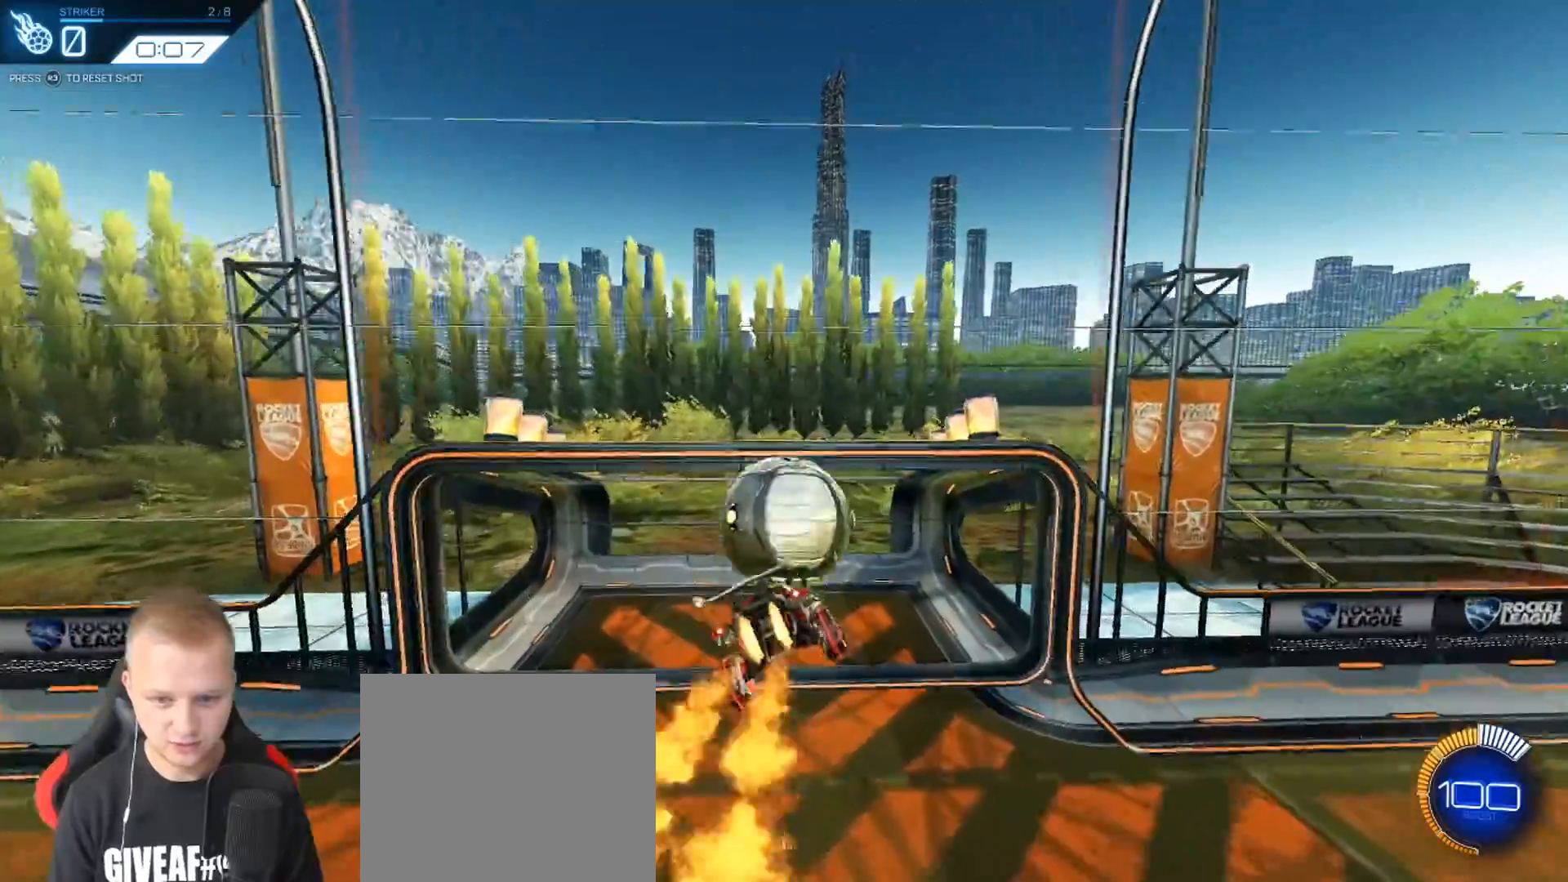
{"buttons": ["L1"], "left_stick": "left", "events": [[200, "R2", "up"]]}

--------------------

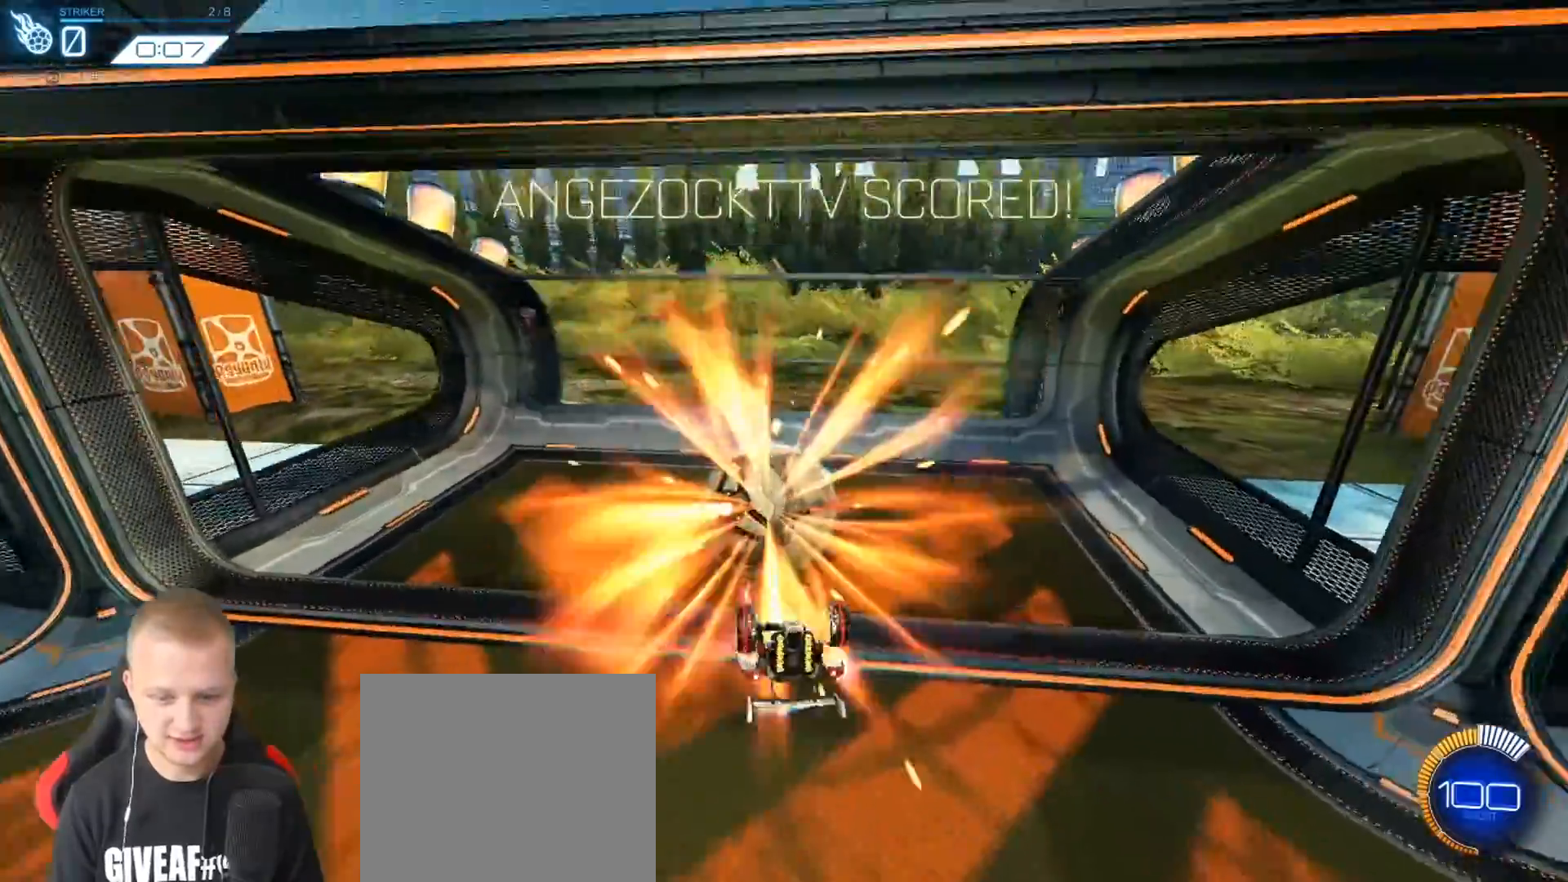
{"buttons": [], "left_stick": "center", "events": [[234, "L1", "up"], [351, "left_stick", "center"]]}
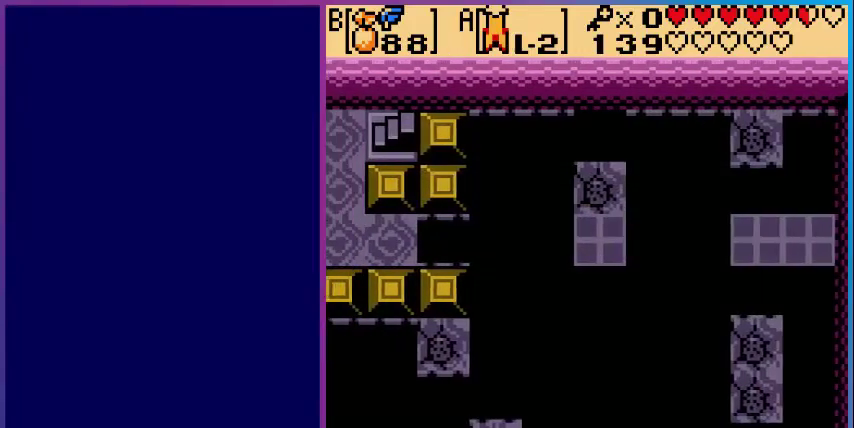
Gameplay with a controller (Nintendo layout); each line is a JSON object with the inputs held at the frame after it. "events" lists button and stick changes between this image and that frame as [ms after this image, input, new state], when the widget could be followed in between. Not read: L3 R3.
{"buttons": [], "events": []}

--------------------

■ **The task**
Show each line in the listing above that has "buttons".

■ **Answer to the exercise**
{"buttons": ["L1"], "left_stick": "left", "events": [[200, "R2", "up"]]}
{"buttons": [], "left_stick": "center", "events": [[234, "L1", "up"], [351, "left_stick", "center"]]}
{"buttons": [], "events": []}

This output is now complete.